Money laundering refers to hiding the illegal or illicit source or destination of money. To remove the stain of illegality, money launderers – who may include terrorist groups, drug cartels or tax evaders– use false accounting and phony or shell corporations, among other techniques, to transfer money. Such funds often find their ways to banks and other financial institutions through transactions of the purportedly legitimate customer or enterprise. To combat money laundering and the underlying crimes, federal law requires banks to collect and maintain detailed information on customers. In some places, these regulations have the moniker of “know your customer.” (Know Your Customer) analysts help financial institutions follow these rules.
What Does a KYC Analyst Do?
KYC analysts assist banks and other financial institutions in knowing their customers through research, organizing information on the customers and alerting other officers in the institution to questionable or illegal activity by customers. To fulfill the duties, the KYC analyst must know and keep current with anti-money laundering and KYC laws and the activities of customers.

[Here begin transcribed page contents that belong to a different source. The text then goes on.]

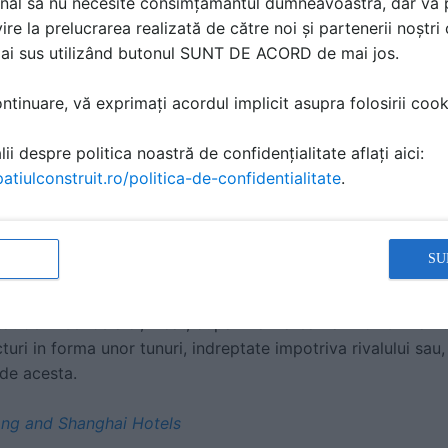
nal să nu necesite consimțământul dumneavoastră, dar vă 
ire la prelucrarea realizată de către noi și partenerii noștr
zibila in constructii de referinta precum cladirea HSBC din
mai sus utilizând butonul SUNT DE ACORD de mai jos.
rman + Partners intr-o stransa colaborare cu maestrii Feng S
 simbolizeaza bogatia si prosperitatea, are de pilda un atriu
tinuare, vă exprimați acordul implicit asupra folosirii cooki
r scarile rulante sunt pozitionate in asa fel incat sa impiedice
ii despre politica noastră de confidențialitate aflați aici:
ank of China Tower din Hong Kong, proiectata de aclamatul ar
atiulconstruit.ro/politica-de-confidentialitate
.
BC, au ignorant principiile Feng Shui atunci cand au prevazu
, despre care s-a spus ca sapa gauri prin care se scurge b
ru falimentul unor companii din zona, ba chiar si pentru o ca
SU
 Margaret Thatcher.
tat de in serios aici, incat, dupa finalizarea Bank of China
uri in forma unor tunuri, indreptate impotriva rivalului sau
de acesta.
ng and Shanghai Hotels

KYC Analyst Job Description for Resume — Responsibilities
- Verify that financial institution has name, date of birth (individual account holders), address and an identification number for each account holder
- Obtain or oversee acquisition of identity of beneficial owners of entities holding accounts
- Rate risk level of account holders based on factors such as geography, nature of business, reliance of entity on cash transactions, products and services used and source of funds
- Retrieve supplemental information about customers as required by law
- Classify customers as “Politically Exposed Persons” based on regulatory criteria and guidelines
- Examine information concerning foreign individuals or entities opening or maintaining accounts
- Research on periodic basis activities of customers, using the public domain, services
- Update information on ownership of institutional or organizational customers
- Track “Know-Your Customer” files and deposits, withdrawals and other customer transactions and activities
- Report suspicious activity by customers to compliance officers and other leadership in the institution
KYC Analyst Required/Essential Skills
Analytical. As the job title suggests, these professionals must be able to analyze transaction history and information about the account holder to spot potential risks or fraudulent transactions. Skills in analysis also include considering alternatives to handle customers that pose risks of being money launderers and applying legal standards to specific customers or fact scenarios.

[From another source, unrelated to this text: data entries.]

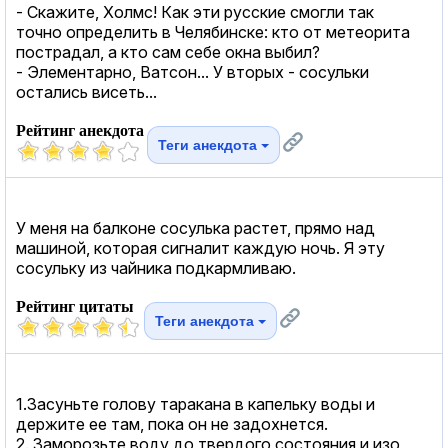
- Скажите, Холмс! Как эти русские смогли так
точно определить в Челябинске: кто от метеорита
пострадал, а кто сам себе окна выбил?
- Элементарно, Ватсон... У вторых - сосульки
остались висеть...
Рейтинг анекдота
Теги анекдота
У меня на балконе сосулька растет, прямо над
машиной, которая сигналит каждую ночь. Я эту
сосульку из чайника подкармливаю.
Рейтинг цитаты
Теги анекдота
1.Засуньте голову таракана в капельку воды и
держите ее там, пока он не задохнется.
2. Заморозьте воду до твердого состояния и изо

Communication. KYC analysts need skills in clearly reporting to supervisors and compliance officers information and risks to supervisors and compliance officers. Effective communication in the KYC arena means providing specific and concise findings and recommendations on addressing problem customers and questionable transactions.
Detail-oriented. To ensure the institution’s compliance with the Bank Secrecy Act and anti-money laundering regulations, a KYC analyst must understand and seek all required customer information. Missing necessary details about customers and their activities could expose the institution to financial and legal jeopardy.

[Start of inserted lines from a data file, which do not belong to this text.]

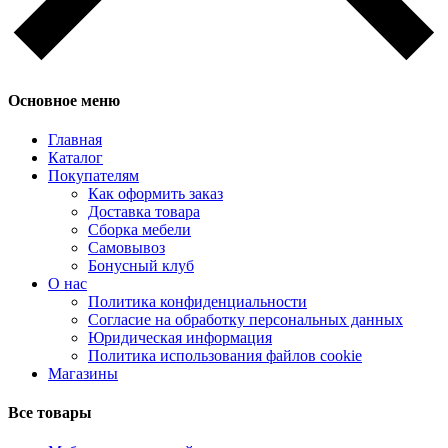
Основное меню
Главная
Каталог
Покупателям
Как оформить заказ
Доставка товара
Сборка мебели
Самовывоз
Бонусный клуб
О нас
Политика конфиденциальности
Согласие на обработку персональных данных
Юридическая информация
Политика использования файлов cookie
Магазины
Все товары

Research. The KYC analyst job description includes the ability to use database services, locate sources of public records such as state business filings offices, court records and property records; and retrieve news articles and other items in the public domain. Spreadsheets and software for recording transactions can help analysts see trends in customer behavior or financial condition.
Becoming a KYC Analyst
Generally, KYC analysts have a college education, establish a background in finance or business and become experienced with risk management and compliance. Much of the preparation for a KYC analyst position comes via training and work in related occupations.
Education and Training
A KYC analyst usually must have a bachelor’s degree. Some employers may prefer candidates with post-graduate studies. Aspiring KYC analysts major in finance or business administration. A curriculum for an analyst should incorporate business administration, accounting, financial institutions and securities, business law and computer science.
A number of certification and training opportunities can enhance the qualifications of KYC analysts. These programs explore subjects such as “politically exposed persons,” customers who present a high risk of involvement in money laundering, terrorist financing or other financial crimes; and regulatory compliance.
Through the Association of Certified Anti-Money Laundering Specialists (ACAMS), present and potential analysts take courses on “Customer Due Dilligence” and “Know Your Customer” principles and requirements. The sessions include case scenarios in which the participants must apply knowledge and practice skills of KYC analysis. Certification and recertification are provided through ACAMS. Certain universities also train and certify anti-money laundering professionals.
KYC analysts should possess a prior work history in anti-money laundering operations. This consists of performing KYC reviews on customers, investigations and processing forms and paperwork required by the Bank Secrecy Act and related laws and regulations.
Prior work in a financial institution can also afford experience helpful in qualifying as a KYC analyst. These roles may include tellers, customer service representatives and other positions involving the collection and maintenance of customer information. Those with prior work in a bank or other financial institution also have exposure to financial regulations.
Banks and other financial services providers may hire KYC analysts on a temporary or contract basis. Whether permanent or temporary, KYC analysts generally log full-time hours. Some weekend or evening work may be necessary to meet deadlines. Research and other compliance projects may have short deadlines, including at times when the institution faces a regulatory or other audit.
Hiring prospects should prove solid for those pursuing compliance careers. Financial institutions rely on KYC analysts and other compliance officials to avoid fines, lawsuits and even criminal prosecution arising from violations of banking laws and regulations.
Positions in KYC analysis may springboard occupants to other roles in compliance, such as senior analyst positions and compliance officers.
KYC analysts perform an important crime-fighting function by ensuring that financial institutions “know their customers.” The position requires attention to details, continuous research, meticulous record-keeping and the willingness and ability to promptly alert upper-level managers as to risky customers.
As banks are charged with due diligence to prevent the hiding of securities fraud, tax evasion, terrorism and other crimes and corruption, seekers of KYC analyst positions will find ample employment opportunities and experience to advance in financial institution compliance work.